**Your assignment:**
Copy every entry below exactly as it appears, leaving out the images.

**Excerpted data:**
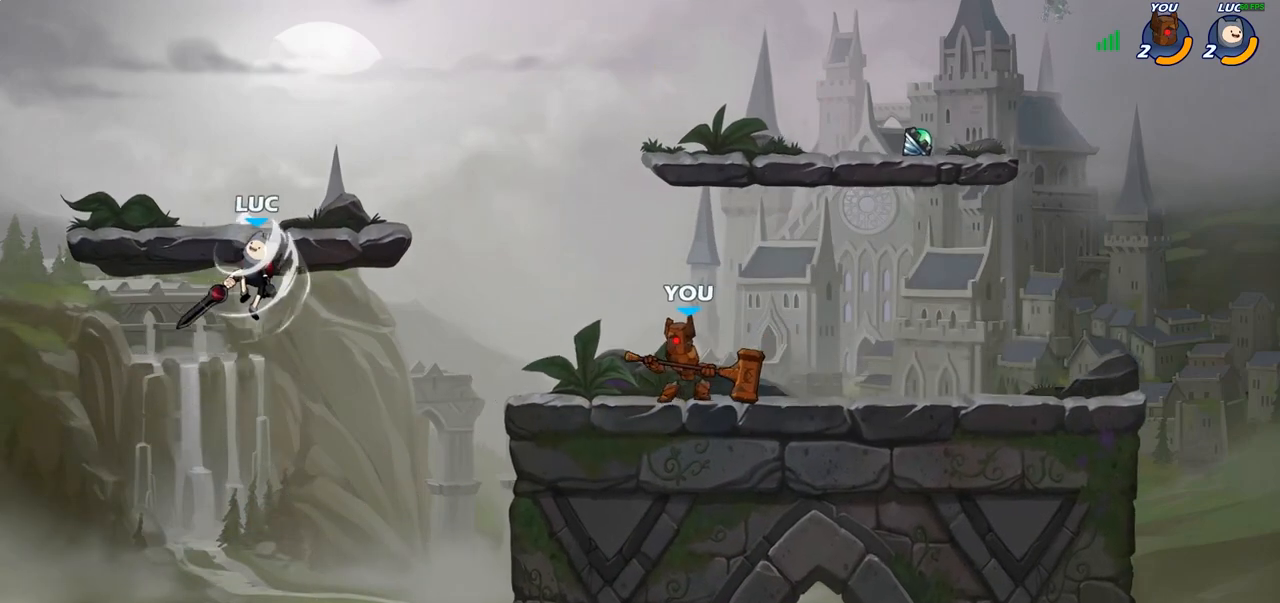
{"buttons": [], "left_stick": "down-right", "right_stick": "center", "events": [[200, "left_stick", "up-right"], [283, "left_stick", "right"], [400, "left_stick", "down-right"]]}
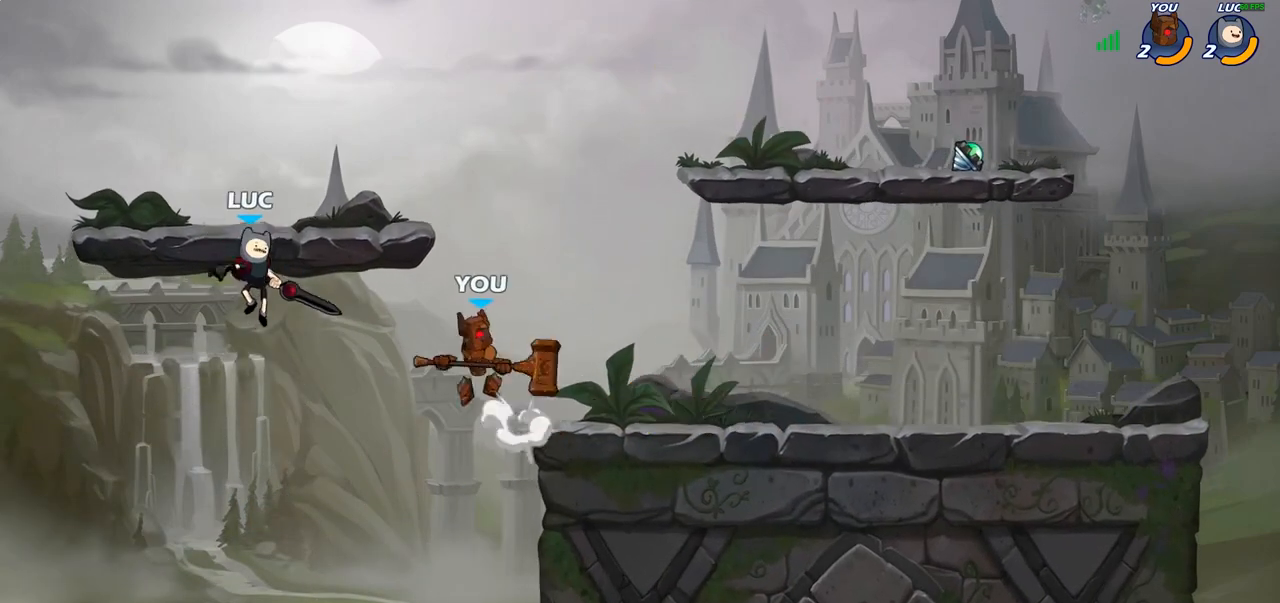
{"buttons": [], "left_stick": "up-right", "right_stick": "center", "events": [[333, "left_stick", "up-right"], [367, "CROSS", "down"], [500, "CROSS", "up"]]}
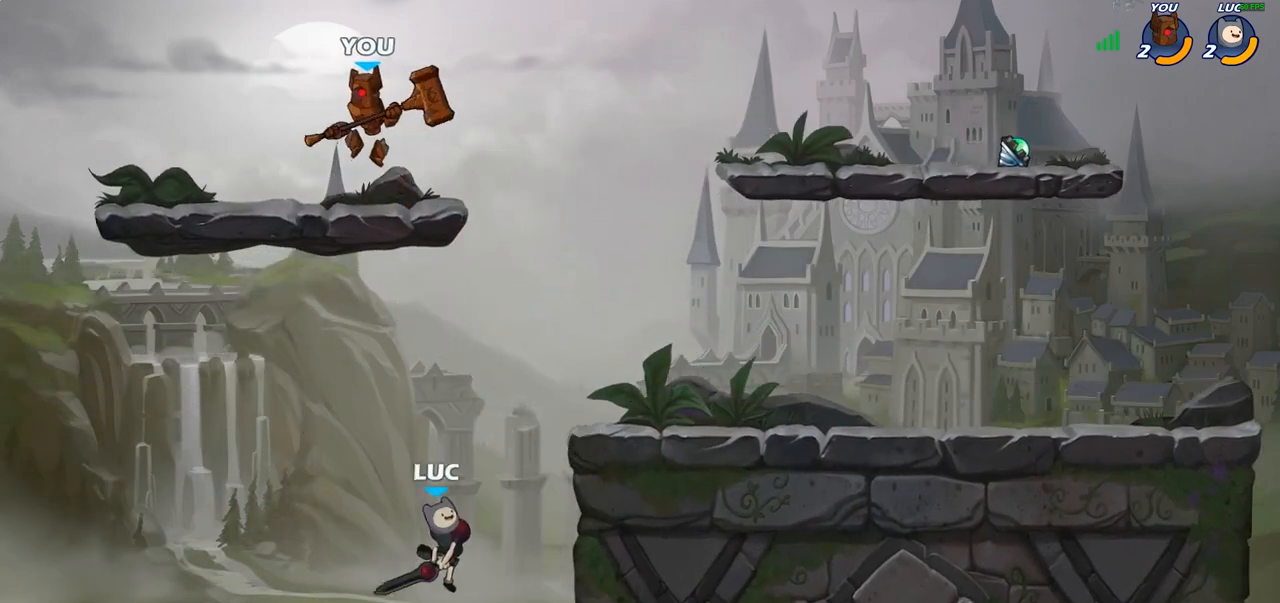
{"buttons": [], "left_stick": "down-right", "right_stick": "center", "events": [[100, "CROSS", "down"], [233, "CROSS", "up"], [350, "left_stick", "down-right"]]}
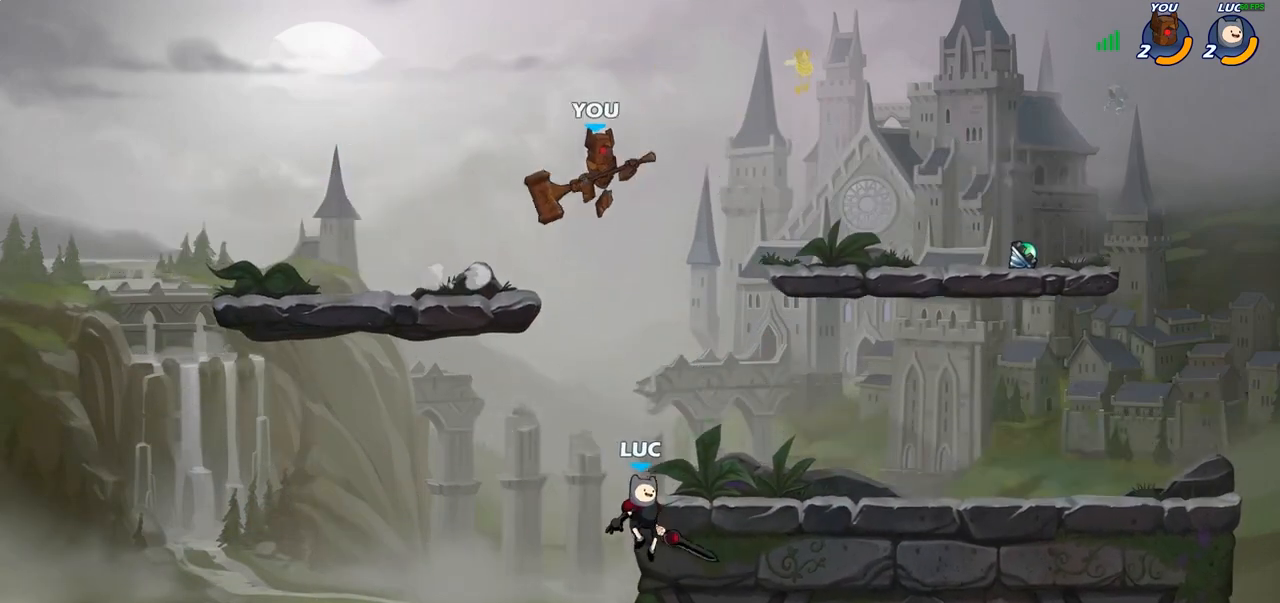
{"buttons": [], "left_stick": "right", "right_stick": "center", "events": [[67, "left_stick", "center"], [150, "CIRCLE", "down"], [367, "left_stick", "right"], [383, "CIRCLE", "up"]]}
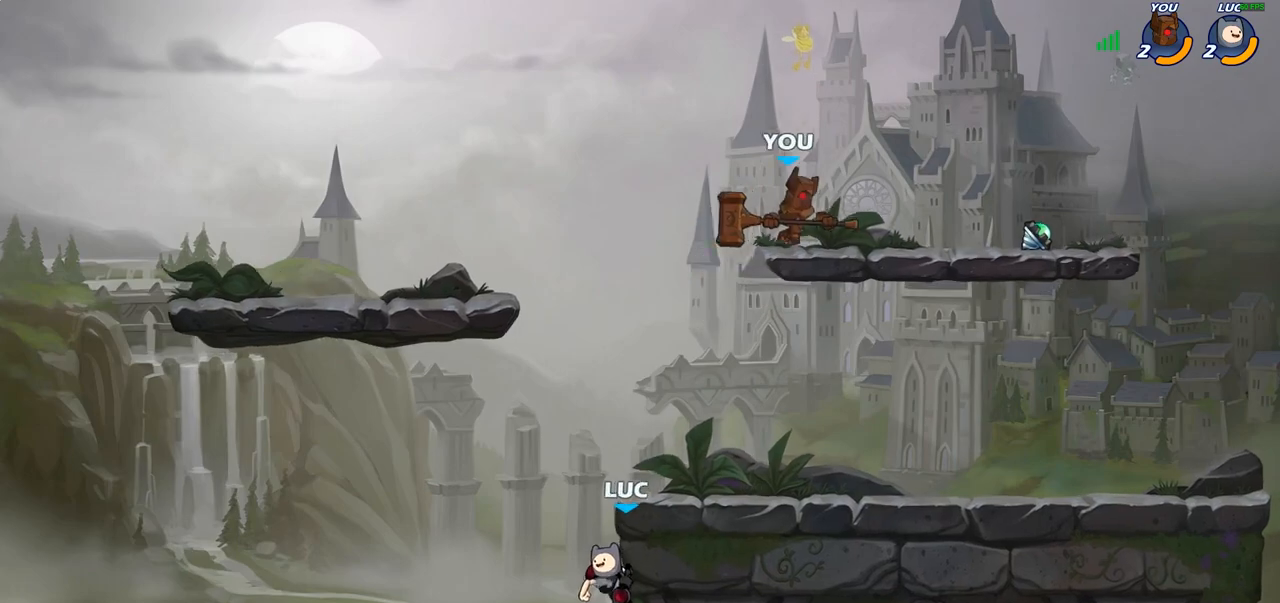
{"buttons": [], "left_stick": "right", "right_stick": "center", "events": [[17, "CROSS", "down"], [117, "CIRCLE", "down"], [117, "CROSS", "up"], [267, "CIRCLE", "up"]]}
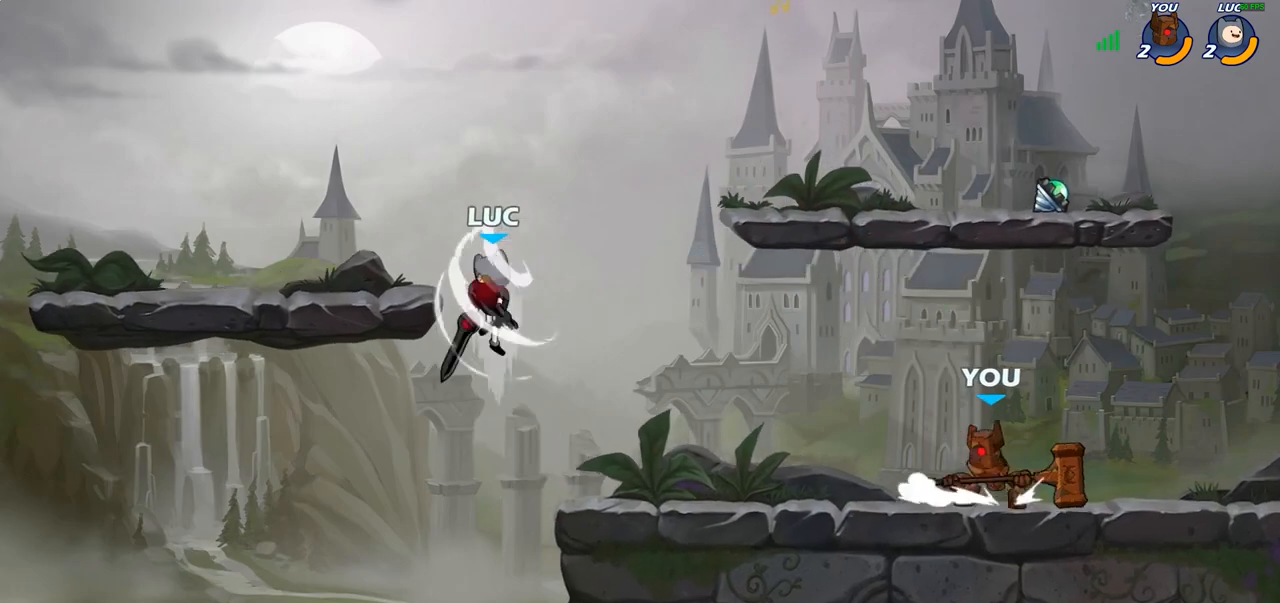
{"buttons": ["CROSS"], "left_stick": "up-left", "right_stick": "center", "events": [[317, "left_stick", "down-left"], [417, "CROSS", "down"], [467, "left_stick", "up-left"]]}
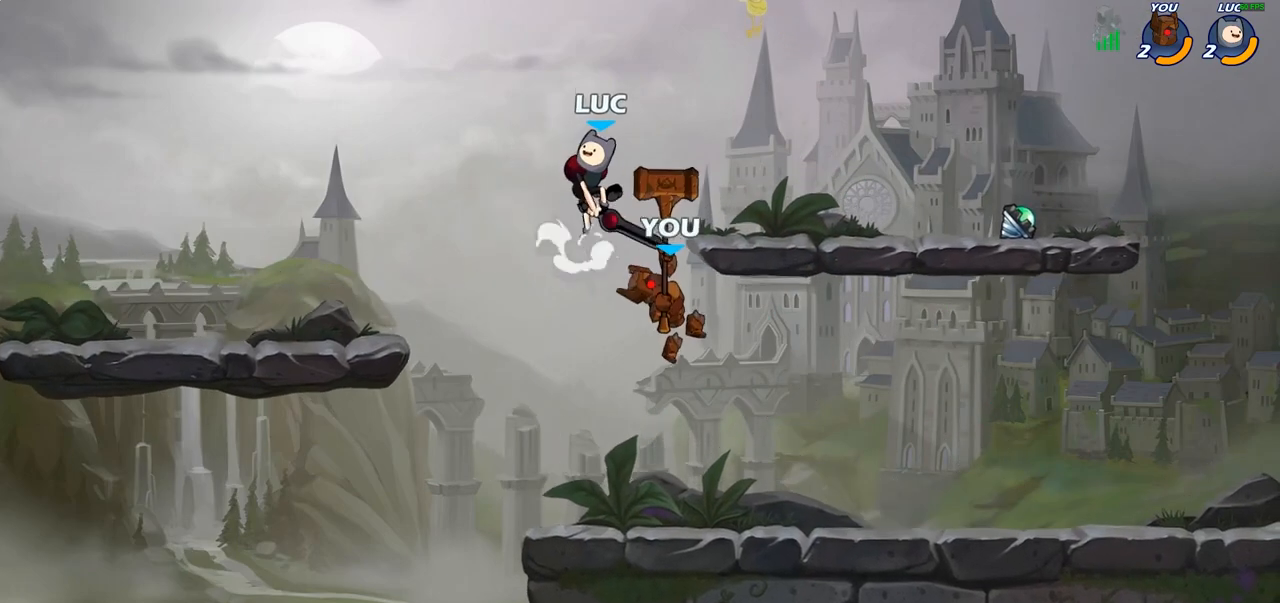
{"buttons": [], "left_stick": "down-left", "right_stick": "center", "events": [[67, "CROSS", "up"], [67, "left_stick", "up-right"], [200, "left_stick", "down-right"], [300, "left_stick", "down-left"], [350, "SQUARE", "down"], [467, "SQUARE", "up"]]}
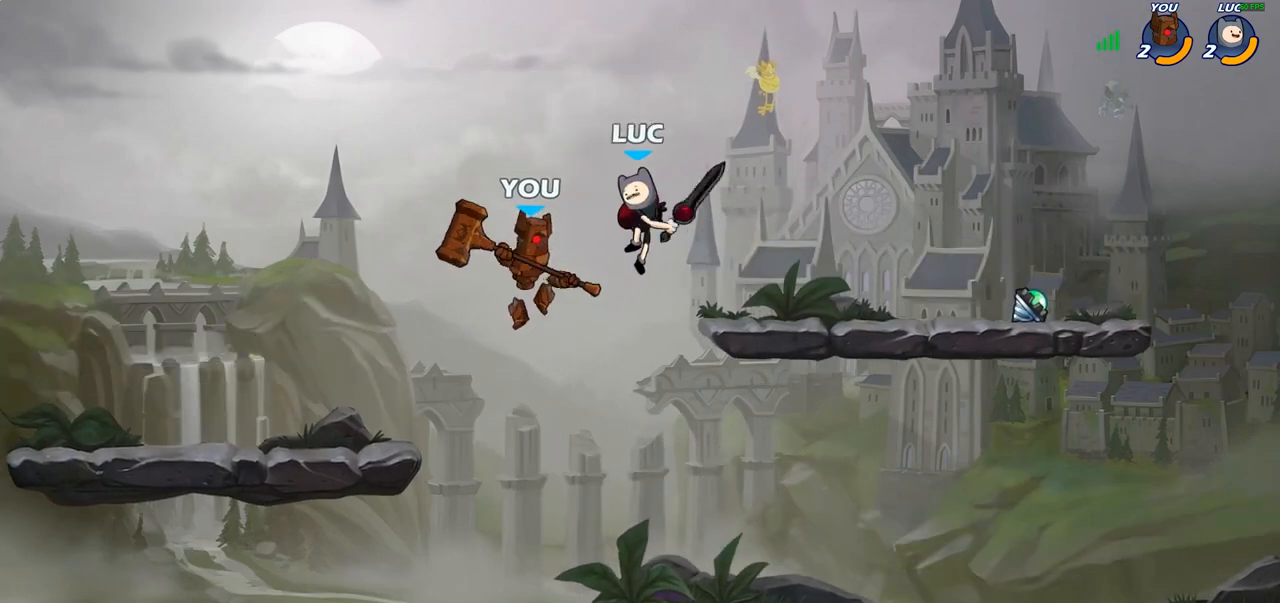
{"buttons": [], "left_stick": "right", "right_stick": "center", "events": [[117, "left_stick", "up-left"], [217, "left_stick", "right"]]}
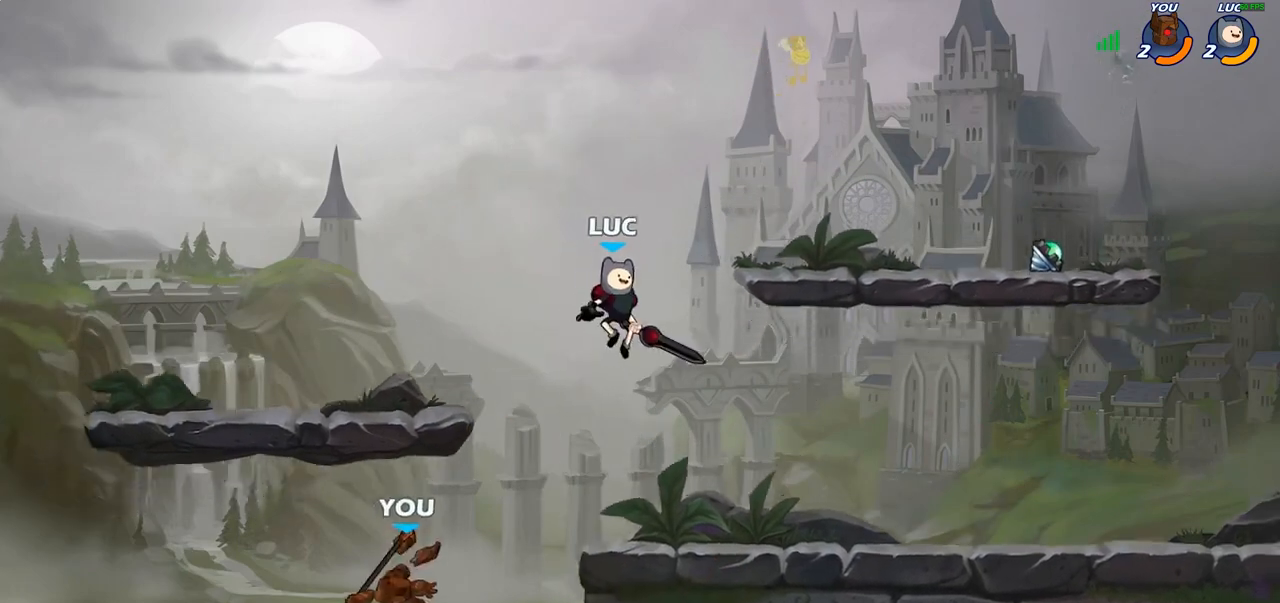
{"buttons": ["CIRCLE"], "left_stick": "down-left", "right_stick": "center", "events": [[100, "left_stick", "down-left"], [200, "left_stick", "left"], [333, "CROSS", "down"], [350, "left_stick", "down-left"], [433, "CROSS", "up"], [450, "CIRCLE", "down"]]}
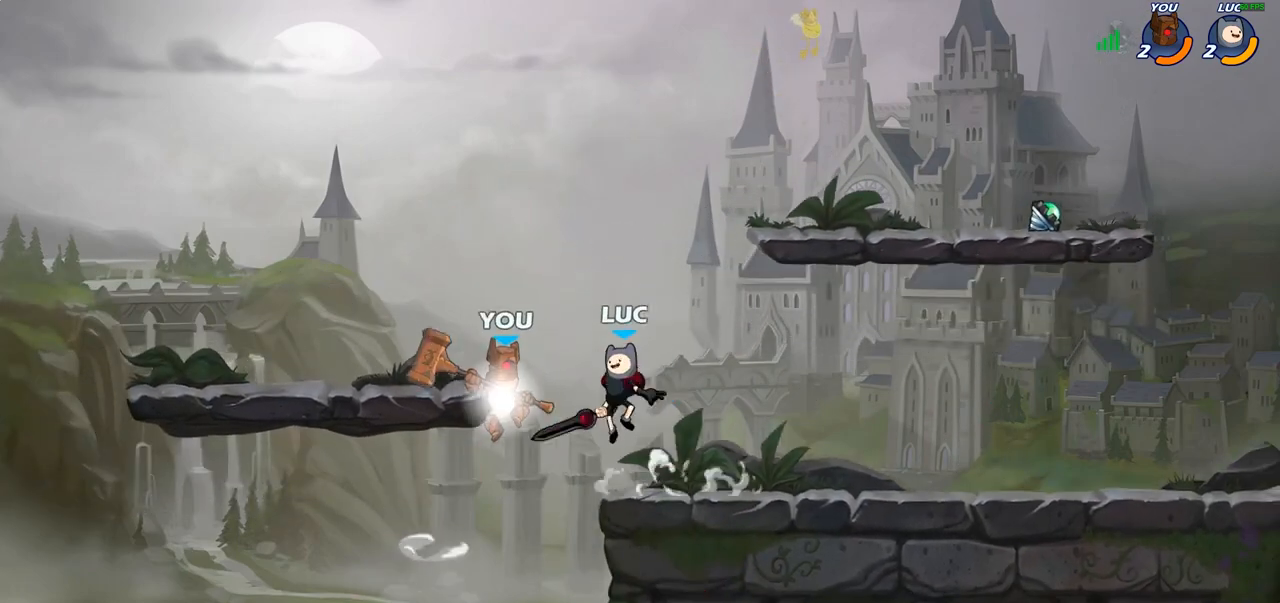
{"buttons": [], "left_stick": "center", "right_stick": "center", "events": [[367, "CIRCLE", "up"], [367, "left_stick", "center"]]}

**Finished exercise:**
{"buttons": [], "left_stick": "down-right", "right_stick": "center", "events": [[200, "left_stick", "up-right"], [283, "left_stick", "right"], [400, "left_stick", "down-right"]]}
{"buttons": [], "left_stick": "up-right", "right_stick": "center", "events": [[333, "left_stick", "up-right"], [367, "CROSS", "down"], [500, "CROSS", "up"]]}
{"buttons": [], "left_stick": "down-right", "right_stick": "center", "events": [[100, "CROSS", "down"], [233, "CROSS", "up"], [350, "left_stick", "down-right"]]}
{"buttons": [], "left_stick": "right", "right_stick": "center", "events": [[67, "left_stick", "center"], [150, "CIRCLE", "down"], [367, "left_stick", "right"], [383, "CIRCLE", "up"]]}
{"buttons": [], "left_stick": "right", "right_stick": "center", "events": [[17, "CROSS", "down"], [117, "CIRCLE", "down"], [117, "CROSS", "up"], [267, "CIRCLE", "up"]]}
{"buttons": ["CROSS"], "left_stick": "up-left", "right_stick": "center", "events": [[317, "left_stick", "down-left"], [417, "CROSS", "down"], [467, "left_stick", "up-left"]]}
{"buttons": [], "left_stick": "down-left", "right_stick": "center", "events": [[67, "CROSS", "up"], [67, "left_stick", "up-right"], [200, "left_stick", "down-right"], [300, "left_stick", "down-left"], [350, "SQUARE", "down"], [467, "SQUARE", "up"]]}
{"buttons": [], "left_stick": "right", "right_stick": "center", "events": [[117, "left_stick", "up-left"], [217, "left_stick", "right"]]}
{"buttons": ["CIRCLE"], "left_stick": "down-left", "right_stick": "center", "events": [[100, "left_stick", "down-left"], [200, "left_stick", "left"], [333, "CROSS", "down"], [350, "left_stick", "down-left"], [433, "CROSS", "up"], [450, "CIRCLE", "down"]]}
{"buttons": [], "left_stick": "center", "right_stick": "center", "events": [[367, "CIRCLE", "up"], [367, "left_stick", "center"]]}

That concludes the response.